**Task list:**
**A)** Decide whether each statement below agrees with the passage on Oslo Skøiteklub that follows. Answer yes or no for each, quoting the deciding words of the passage. (i) The club was founded on 1 March 1863. (ii) The club's home arena is Frogner Stadion. (iii) The club took the name Oslo Skøiteklub in 1924.
**B)** Answer these questions from the Oslo Skøiteklub passage below:
(i) Which two departments does the club have?
(ii) About how many members did the club have two years after its founding?
(iii) Where was the 1863 skating competition held?
**C)** Please carry on the Oslo Skøiteklub passage below, picking up after its final sentence.

**Document segment:**

[Start of section]

Oslo Skøiteklub (OSK) is a sports club in Oslo. Its home arena is Frogner Stadion. The club has departments for speed skating and figure skating.

Establishment

Christiania Skøiteklub - later Kristiania Skøiteklub (KSK) - was founded 18 February 1864. The formation of the club was a spin-off from a skating competition on fjord ice in the Oslo Fjord 1 March 1863. The skating sport was quite popular at the time, and the club had about 1000 members after two years, and more than 5000 members in 1870, when Christiania had less than 70000 inhabitants. In 1924, the club changed its name to Oslo Skøiteklub.

[End of section]

**Collected data:**
[Start of section]

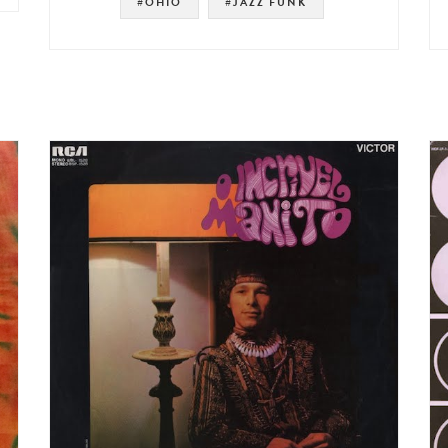
#OHIO
#JAZZ FUNK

[End of section]

**Set of answers:**
**A)**
(i) No: "was founded 18 February 1864"
(ii) Yes: "Its home arena is Frogner Stadion."
(iii) Yes: "In 1924, the club changed its name to Oslo Skøiteklub."

**B)**
(i) Speed skating and figure skating.
(ii) About 1000.
(iii) On fjord ice in the Oslo Fjord.

**C)**
Arena
The first skating activities were done on sea ice, outside Vippetangen or in Frognerkilen. Also, Tullinløkken and the Majorstuen stadium were used for skating competitions and performances. In 1901 the club's new stadium opened at Frogner, and this soon became the most important skating arena in Oslo and Norway. Because of the 1914 Jubilee Exhibition in Kristiania, another stadium was built north of the first one. At this stadium a long series of international championships were organized, in both speed skating and figure skating.

Prominent skaters

The first stars of the club were Axel Paulsen, inventor of the Axel jump in 1882, who competed in both figure skating and speed skating, and speed skater Rudolf Gundersen. From 1907 and onwards Oscar Mathisen was KSK's big star. In the 1920s Bernt Evensen won several championship titles and Olympic medals for OSK. The club also fostered the figure skater Sonja Henie, who won three successive Olympic Championships, and ten World Championships.

During the 1930s Oslo Skøiteklub played an important role in organizing speed skating for women. Several women who dominated the sport in the 1930s were members of OSK: Synnøve Lie, Undis Blikken and Laila Schou Nilsen.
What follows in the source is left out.